Barth stands before us as the greatest theologian of the twentieth century, yet the massive corpus of work which he left behind, the multi volume Church Dogmatics, can seem daunting and formidable to readers today. Fortunately his Dogmatics in Outline first published in English in 1949, contains in brilliantly concentrated form even in shorthand, the essential tenets of his thinking. Built around the assertions made in the Apostles Creed the book consists of a series of reflections on the foundation stones of Christian doctrine. Because Dogmatics in Outline derives from very particular circumstances namely the lectures Barth gave in war-shattered Germany in 1946, it has an urgency and a compassion which lend the text a powerful simplicity.

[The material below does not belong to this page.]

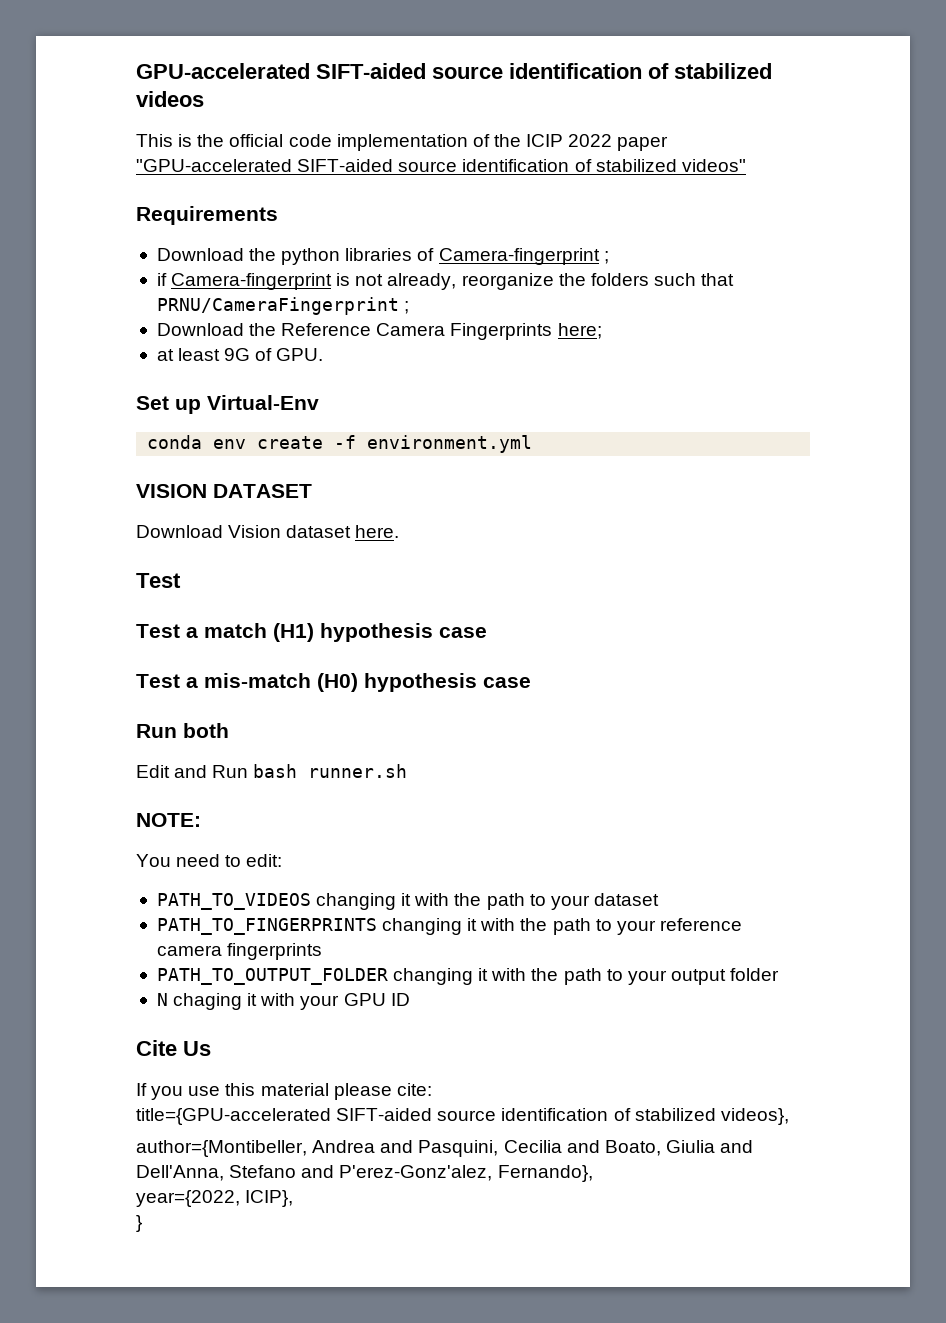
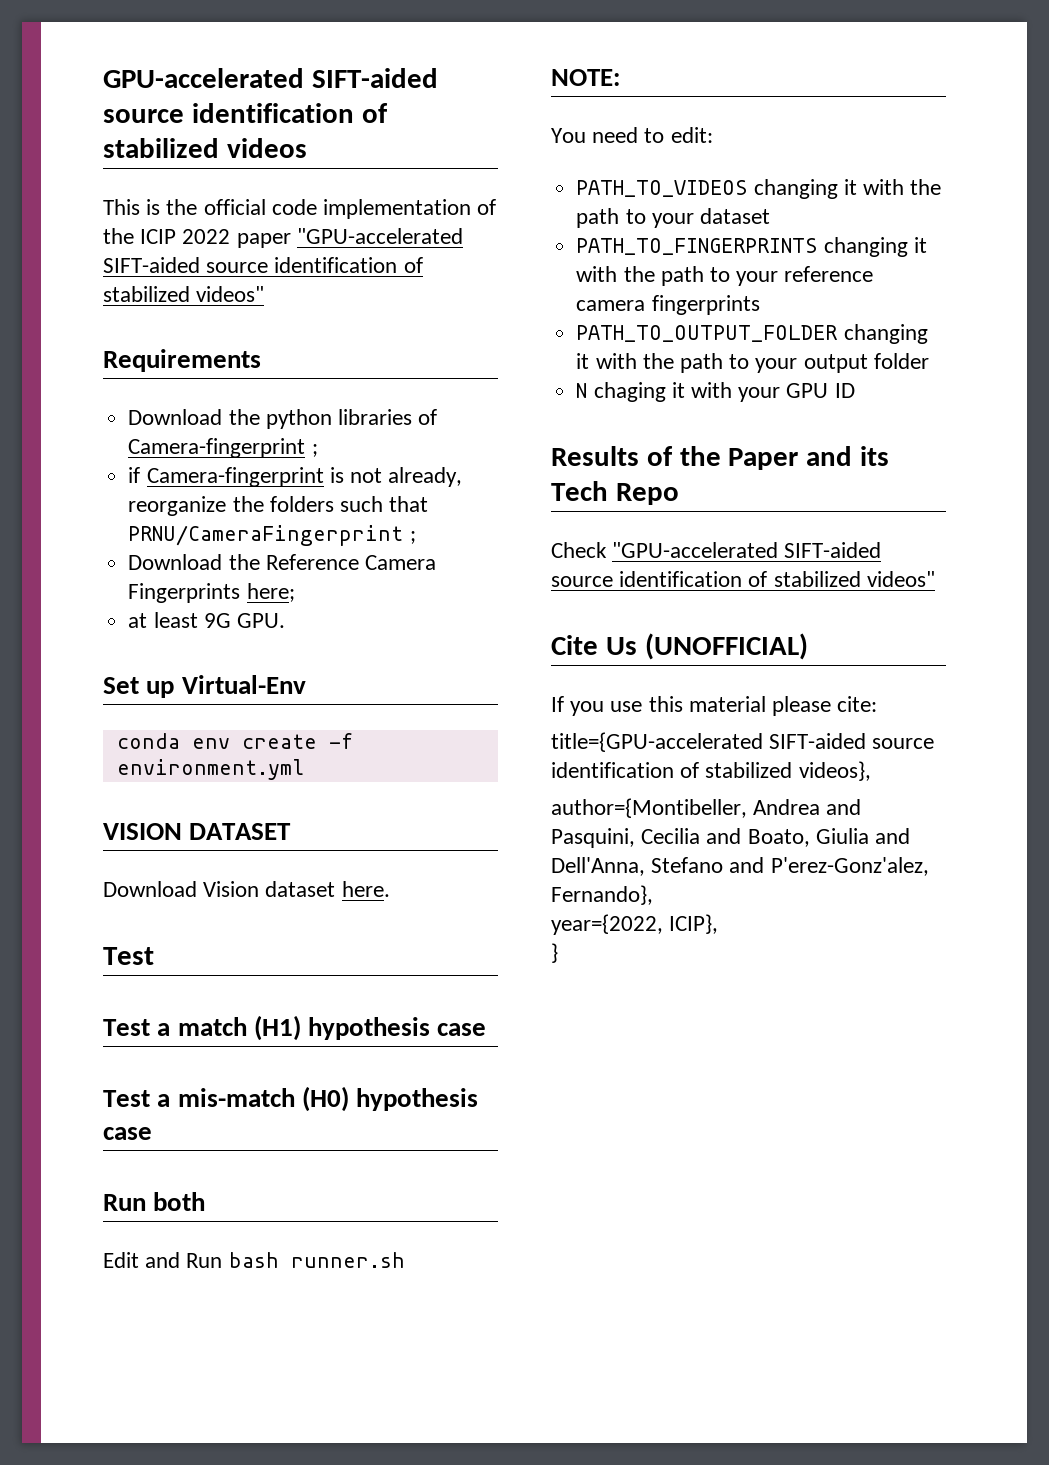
[255,348,273,361] of -> (231, 620) none
(410, 999) none -> [551,446,890,470] [551,481,679,505] [551,542,882,558] [551,571,935,587] // Results of the Paper and its Tech Repo // Check "GPU-accelerated SIFT-aided source identification of stabilized videos"
(211, 1048) none -> [644,633,808,660] (UNOFFICIAL)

Despite its brevity the book makes a tremendous impact, which in this new edition will now be felt by a fresh generation of readers.
Karl Barth was a Swiss Reformed theologian whom critics hold to be among the most important Christian thinkers of the 20th century.
Beginning with his experience as a pastor, he rejected his training in the predominant liberal theology typical of 19th-century Protestantism. Instead he embarked on a new theological path initially called dialectical theology, due to its stress on the paradoxical nature of divine truth (e.g., God's relationship to humanity embodies both grace and judgment). Other critics have referred to Barth as the father of neo-orthodoxy -- a term emphatically rejected by Barth himself. The most accurate description of his work might be "a theology of the Word." Barth's theological thought emphasized the sovereignty of God, particularly through his innovative doctrine of election.
Barth tries to recover the Doctrine of the Trinity in theology from its putative loss in liberalism. His argument follows from the idea that God is the object of God's own self-knowledge, and revelation in the Bible means the self-unveiling to humanity of the God who cannot be discovered by humanity simply through its own efforts.